***** INFORMATION

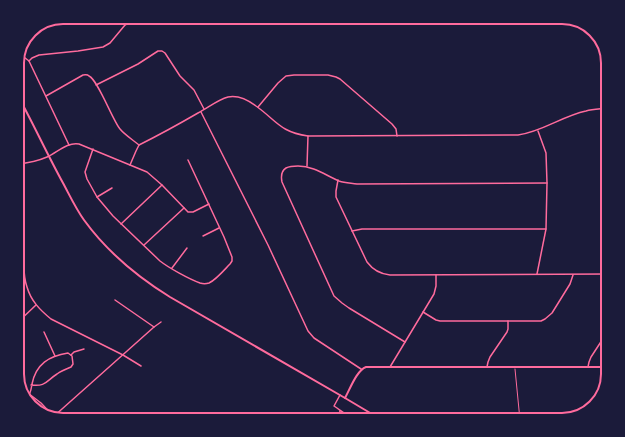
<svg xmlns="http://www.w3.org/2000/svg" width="625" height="437" viewBox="0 0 625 437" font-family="Helvetica,sans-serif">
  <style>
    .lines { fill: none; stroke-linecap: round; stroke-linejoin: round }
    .path { stroke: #ff6b9d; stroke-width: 1 }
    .minor { stroke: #ff6b9d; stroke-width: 1.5 }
    .tertiary { stroke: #ff6b9d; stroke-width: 2 }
    .secondary { stroke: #ff6b9d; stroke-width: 2 }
    .rim { fill: none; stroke: #ff6b9d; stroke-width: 2 }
  </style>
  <rect width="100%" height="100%" fill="#1b1b3a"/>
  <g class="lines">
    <path class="path" d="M515 369 520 420"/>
    <g class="minor">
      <path d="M20 54 29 61 69 145"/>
      <path d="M29 61 32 58 39 55 78 51 103 47 110 43 125 25 138 17"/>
      <path d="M96 85 138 64 158 51H162L165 53 180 76 194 90 204 109"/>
      <path d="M46 96 83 75C86 75 87 74 89 76 98 80 112 119 120 129 125 135 133 140 139 145"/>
      <path d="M258 107 278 83 286 76 294 75H328L336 77 340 79 392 124 396 129 397 136"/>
      <path d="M201 112 268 245 308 331 314 338 361 369"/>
      <path d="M93 149 85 172 87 179 97 197 113 216 160 261C169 268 189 279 200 283 203 284 206 284 209 283 216 280 225 269 230 264L232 261V257L224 237 188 160"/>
      <path d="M17 164C28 163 38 161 47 157 58 152 67 142 79 144L147 172 162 185 188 212H193L209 204"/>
      <path d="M130 165 136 151 139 145C159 135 179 124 198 113 208 108 217 100 228 97 238 95 248 100 256 106 277 121 280 132 308 136L518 135C542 132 562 116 586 111 593 109 601 109 608 108"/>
      <path d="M307 166 308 136"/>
      <path d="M338 180 336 191V197L367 262C373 270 380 274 390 275L608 274"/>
      <path d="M17 195C19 214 21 234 23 253 24 264 23 276 27 287 31 301 40 310 51 319L123 355 141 366"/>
      <path d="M97 197 112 188"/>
      <path d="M121 224 162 185"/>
      <path d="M352 231 362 229H546"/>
      <path d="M203 236 219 228"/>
      <path d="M144 245 184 208"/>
      <path d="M172 268 187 248"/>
      <path d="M537 274 546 229 547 183 546 153 538 131"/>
      <path d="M115 300 154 327"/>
      <path d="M423 312 436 320 440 321H541L545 319 552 313 570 284 573 275"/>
      <path d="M17 323 36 305"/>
      <path d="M44 332 55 356"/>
      <path d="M405 342 349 308 342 303 334 296 282 182C281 177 281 171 286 168 290 166 294 166 298 166 314 166 325 175 339 181 345 183 351 183 357 184L547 183"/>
      <path d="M17 346H18"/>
      <path d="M71 355 74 352 84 349"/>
      <path d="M390 367 434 294 436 286V275"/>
      <path d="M487 367 488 362 490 357 507 332 508 329V321"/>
      <path d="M588 367 589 362 591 357 608 331"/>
      <path d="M24 390 41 403 55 418"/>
      <path d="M340 395 334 406C341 411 348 415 353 420"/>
      <path d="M28 396C31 393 31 389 32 384 36 364 49 356 68 353L72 356 73 364 71 367C66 369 61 371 57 374 46 381 46 387 31 385"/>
      <path d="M339 416 342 420"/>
      <path d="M53 417 154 327 161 322"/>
      <path d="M337 420 339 416 340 411"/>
      <path d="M383 420 385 416 389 414 399 420"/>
      <path d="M436 420 437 419"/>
    </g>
    <path class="tertiary" d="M345 398C350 389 357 370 366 367H608"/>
    <path class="secondary" d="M17 94C33 123 47 154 63 183 70 196 76 209 84 220 108 253 136 276 170 297L345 398 382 420"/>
  </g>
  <path d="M0 0H625V437H0ZM63 24H562A39 39 0 0 1 601 63V374A39 39 0 0 1 562 413H63A39 39 0 0 1 24 374V63A39 39 0 0 1 63 24Z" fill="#1b1b3a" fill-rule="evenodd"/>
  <path class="rim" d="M63 24H562A39 39 0 0 1 601 63V374A39 39 0 0 1 562 413H63A39 39 0 0 1 24 374V63A39 39 0 0 1 63 24Z"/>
</svg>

**********

### EXERCISE DIRECTIONS
In your copy of the data above, leave out the pictures and repeat everything else exactly.

### TASK RESULT
<svg xmlns="http://www.w3.org/2000/svg" width="625" height="437" viewBox="0 0 625 437" font-family="Helvetica,sans-serif">
  <style>
    .lines { fill: none; stroke-linecap: round; stroke-linejoin: round }
    .path { stroke: #ff6b9d; stroke-width: 1 }
    .minor { stroke: #ff6b9d; stroke-width: 1.5 }
    .tertiary { stroke: #ff6b9d; stroke-width: 2 }
    .secondary { stroke: #ff6b9d; stroke-width: 2 }
    .rim { fill: none; stroke: #ff6b9d; stroke-width: 2 }
  </style>
  <rect width="100%" height="100%" fill="#1b1b3a"/>
  <g class="lines">
    <path class="path" d="M515 369 520 420"/>
    <g class="minor">
      <path d="M20 54 29 61 69 145"/>
      <path d="M29 61 32 58 39 55 78 51 103 47 110 43 125 25 138 17"/>
      <path d="M96 85 138 64 158 51H162L165 53 180 76 194 90 204 109"/>
      <path d="M46 96 83 75C86 75 87 74 89 76 98 80 112 119 120 129 125 135 133 140 139 145"/>
      <path d="M258 107 278 83 286 76 294 75H328L336 77 340 79 392 124 396 129 397 136"/>
      <path d="M201 112 268 245 308 331 314 338 361 369"/>
      <path d="M93 149 85 172 87 179 97 197 113 216 160 261C169 268 189 279 200 283 203 284 206 284 209 283 216 280 225 269 230 264L232 261V257L224 237 188 160"/>
      <path d="M17 164C28 163 38 161 47 157 58 152 67 142 79 144L147 172 162 185 188 212H193L209 204"/>
      <path d="M130 165 136 151 139 145C159 135 179 124 198 113 208 108 217 100 228 97 238 95 248 100 256 106 277 121 280 132 308 136L518 135C542 132 562 116 586 111 593 109 601 109 608 108"/>
      <path d="M307 166 308 136"/>
      <path d="M338 180 336 191V197L367 262C373 270 380 274 390 275L608 274"/>
      <path d="M17 195C19 214 21 234 23 253 24 264 23 276 27 287 31 301 40 310 51 319L123 355 141 366"/>
      <path d="M97 197 112 188"/>
      <path d="M121 224 162 185"/>
      <path d="M352 231 362 229H546"/>
      <path d="M203 236 219 228"/>
      <path d="M144 245 184 208"/>
      <path d="M172 268 187 248"/>
      <path d="M537 274 546 229 547 183 546 153 538 131"/>
      <path d="M115 300 154 327"/>
      <path d="M423 312 436 320 440 321H541L545 319 552 313 570 284 573 275"/>
      <path d="M17 323 36 305"/>
      <path d="M44 332 55 356"/>
      <path d="M405 342 349 308 342 303 334 296 282 182C281 177 281 171 286 168 290 166 294 166 298 166 314 166 325 175 339 181 345 183 351 183 357 184L547 183"/>
      <path d="M17 346H18"/>
      <path d="M71 355 74 352 84 349"/>
      <path d="M390 367 434 294 436 286V275"/>
      <path d="M487 367 488 362 490 357 507 332 508 329V321"/>
      <path d="M588 367 589 362 591 357 608 331"/>
      <path d="M24 390 41 403 55 418"/>
      <path d="M340 395 334 406C341 411 348 415 353 420"/>
      <path d="M28 396C31 393 31 389 32 384 36 364 49 356 68 353L72 356 73 364 71 367C66 369 61 371 57 374 46 381 46 387 31 385"/>
      <path d="M339 416 342 420"/>
      <path d="M53 417 154 327 161 322"/>
      <path d="M337 420 339 416 340 411"/>
      <path d="M383 420 385 416 389 414 399 420"/>
      <path d="M436 420 437 419"/>
    </g>
    <path class="tertiary" d="M345 398C350 389 357 370 366 367H608"/>
    <path class="secondary" d="M17 94C33 123 47 154 63 183 70 196 76 209 84 220 108 253 136 276 170 297L345 398 382 420"/>
  </g>
  <path d="M0 0H625V437H0ZM63 24H562A39 39 0 0 1 601 63V374A39 39 0 0 1 562 413H63A39 39 0 0 1 24 374V63A39 39 0 0 1 63 24Z" fill="#1b1b3a" fill-rule="evenodd"/>
  <path class="rim" d="M63 24H562A39 39 0 0 1 601 63V374A39 39 0 0 1 562 413H63A39 39 0 0 1 24 374V63A39 39 0 0 1 63 24Z"/>
</svg>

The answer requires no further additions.